§ **What to produce**:
Each line of the data is to be output verbatim, with the images removed.

§ **Dataset extract**:

· · ·

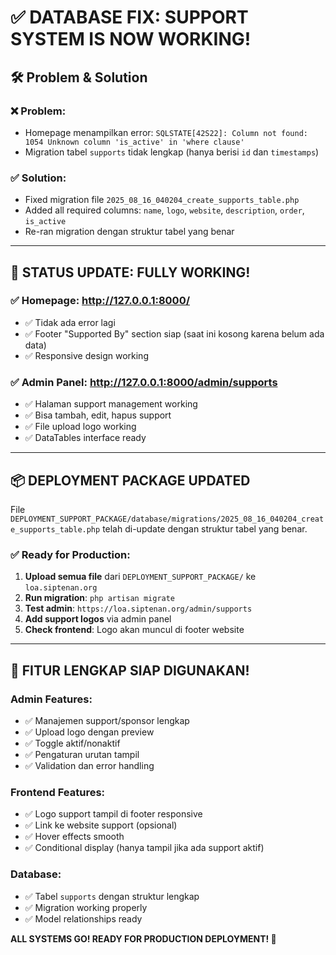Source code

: # ✅ DATABASE FIX: SUPPORT SYSTEM IS NOW WORKING!

## 🛠️ Problem & Solution

### ❌ Problem:
- Homepage menampilkan error: `SQLSTATE[42S22]: Column not found: 1054 Unknown column 'is_active' in 'where clause'`
- Migration tabel `supports` tidak lengkap (hanya berisi `id` dan `timestamps`)

### ✅ Solution:
- Fixed migration file `2025_08_16_040204_create_supports_table.php`
- Added all required columns: `name`, `logo`, `website`, `description`, `order`, `is_active`
- Re-ran migration dengan struktur tabel yang benar

---

## 🎯 STATUS UPDATE: FULLY WORKING!

### ✅ Homepage: http://127.0.0.1:8000/
- ✅ Tidak ada error lagi
- ✅ Footer "Supported By" section siap (saat ini kosong karena belum ada data)
- ✅ Responsive design working

### ✅ Admin Panel: http://127.0.0.1:8000/admin/supports  
- ✅ Halaman support management working
- ✅ Bisa tambah, edit, hapus support
- ✅ File upload logo working
- ✅ DataTables interface ready

---

## 📦 DEPLOYMENT PACKAGE UPDATED

File `DEPLOYMENT_SUPPORT_PACKAGE/database/migrations/2025_08_16_040204_create_supports_table.php` telah di-update dengan struktur tabel yang benar.

### ✅ Ready for Production:
1. **Upload semua file** dari `DEPLOYMENT_SUPPORT_PACKAGE/` ke `loa.siptenan.org`
2. **Run migration**: `php artisan migrate`
3. **Test admin**: `https://loa.siptenan.org/admin/supports`
4. **Add support logos** via admin panel
5. **Check frontend**: Logo akan muncul di footer website

---

## 🎉 FITUR LENGKAP SIAP DIGUNAKAN!

### Admin Features:
- ✅ Manajemen support/sponsor lengkap
- ✅ Upload logo dengan preview
- ✅ Toggle aktif/nonaktif  
- ✅ Pengaturan urutan tampil
- ✅ Validation dan error handling

### Frontend Features:
- ✅ Logo support tampil di footer responsive
- ✅ Link ke website support (opsional)
- ✅ Hover effects smooth
- ✅ Conditional display (hanya tampil jika ada support aktif)

### Database:
- ✅ Tabel `supports` dengan struktur lengkap
- ✅ Migration working properly
- ✅ Model relationships ready

**ALL SYSTEMS GO! READY FOR PRODUCTION DEPLOYMENT! 🚀**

· · ·

§ **Response below**:
Source code

: # ✅ DATABASE FIX: SUPPORT SYSTEM IS NOW WORKING!

## 🛠️ Problem & Solution

### ❌ Problem:
- Homepage menampilkan error: `SQLSTATE[42S22]: Column not found: 1054 Unknown column 'is_active' in 'where clause'`
- Migration tabel `supports` tidak lengkap (hanya berisi `id` dan `timestamps`)

### ✅ Solution:
- Fixed migration file `2025_08_16_040204_create_supports_table.php`
- Added all required columns: `name`, `logo`, `website`, `description`, `order`, `is_active`
- Re-ran migration dengan struktur tabel yang benar

---

## 🎯 STATUS UPDATE: FULLY WORKING!

### ✅ Homepage: http://127.0.0.1:8000/
- ✅ Tidak ada error lagi
- ✅ Footer "Supported By" section siap (saat ini kosong karena belum ada data)
- ✅ Responsive design working

### ✅ Admin Panel: http://127.0.0.1:8000/admin/supports  
- ✅ Halaman support management working
- ✅ Bisa tambah, edit, hapus support
- ✅ File upload logo working
- ✅ DataTables interface ready

---

## 📦 DEPLOYMENT PACKAGE UPDATED

File `DEPLOYMENT_SUPPORT_PACKAGE/database/migrations/2025_08_16_040204_create_supports_table.php` telah di-update dengan struktur tabel yang benar.

### ✅ Ready for Production:
1. **Upload semua file** dari `DEPLOYMENT_SUPPORT_PACKAGE/` ke `loa.siptenan.org`
2. **Run migration**: `php artisan migrate`
3. **Test admin**: `https://loa.siptenan.org/admin/supports`
4. **Add support logos** via admin panel
5. **Check frontend**: Logo akan muncul di footer website

---

## 🎉 FITUR LENGKAP SIAP DIGUNAKAN!

### Admin Features:
- ✅ Manajemen support/sponsor lengkap
- ✅ Upload logo dengan preview
- ✅ Toggle aktif/nonaktif  
- ✅ Pengaturan urutan tampil
- ✅ Validation dan error handling

### Frontend Features:
- ✅ Logo support tampil di footer responsive
- ✅ Link ke website support (opsional)
- ✅ Hover effects smooth
- ✅ Conditional display (hanya tampil jika ada support aktif)

### Database:
- ✅ Tabel `supports` dengan struktur lengkap
- ✅ Migration working properly
- ✅ Model relationships ready

**ALL SYSTEMS GO! READY FOR PRODUCTION DEPLOYMENT! 🚀**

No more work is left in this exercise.